Simulated Author's Rebuttal

2 responses · 1 unresolved

We thank the referee for their constructive comments and positive assessment of the work's significance, particularly the value of the temporally and spatially shifted test set and the DFS-Linear ablation. We address each major comment point by point below, with revisions incorporated where feasible.

read point-by-point responses
  1. Referee: [Methods (semi-supervised pipeline)] Methods section on the semi-supervised pipeline: the manual validation of clustered pseudo-labels is described without any quantitative metrics (fraction of clusters reviewed, inter-annotator agreement, or estimated label error rate). Because the training labels for the AST fine-tuning derive directly from this step, the absence of these details leaves open whether the reported AP gains on the independent test set reflect model quality or systematic label bias or noise.

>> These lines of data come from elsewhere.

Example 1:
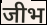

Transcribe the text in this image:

जीभ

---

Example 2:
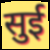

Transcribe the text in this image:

सुई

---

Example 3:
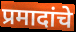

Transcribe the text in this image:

प्रमादांचे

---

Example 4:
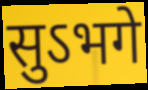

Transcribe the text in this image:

सुऽभगे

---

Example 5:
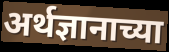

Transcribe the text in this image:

अर्थज्ञानाच्या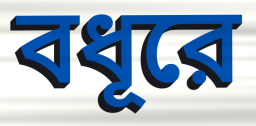
বধূরেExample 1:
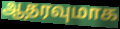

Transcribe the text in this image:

ஆதரவுமாக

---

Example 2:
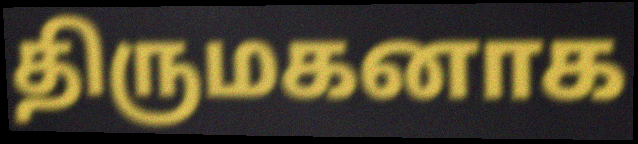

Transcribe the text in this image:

திருமகனாக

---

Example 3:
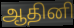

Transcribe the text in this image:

ஆதினி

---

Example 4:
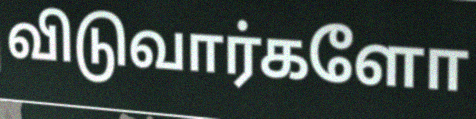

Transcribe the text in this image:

விடுவார்களோ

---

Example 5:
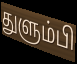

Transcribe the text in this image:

துளும்பிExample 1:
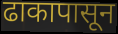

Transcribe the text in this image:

ढाकापासून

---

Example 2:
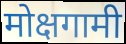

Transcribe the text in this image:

मोक्षगामी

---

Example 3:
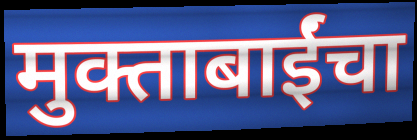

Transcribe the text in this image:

मुक्ताबाईंचा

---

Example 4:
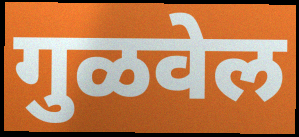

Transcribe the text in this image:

    Authors: We agree that greater transparency on label quality is warranted. The revised Methods section now specifies the fraction of clusters reviewed (all clusters containing more than five samples, accounting for 85% of assigned data points) and an estimated label error rate of 4.2% obtained via post-hoc re-validation of a random 200-label subset by the same expert. We maintain that these additions, combined with the independent test-set results, indicate that performance gains arise from model adaptation rather than label artifacts. Inter-annotator agreement cannot be reported, as validation was performed by a single domain expert. revision: partial

  2. Referee: [Results] Results and evaluation sections: the manuscript reports AP improvements across 8/12 taxa and specific values for primates and elephants but provides no details on exact test-set data volumes, how the existing automatic detection tool baselines were implemented or re-trained, or statistical significance tests for the outperformance claims. These omissions make it impossible to verify the central empirical claim of generalization.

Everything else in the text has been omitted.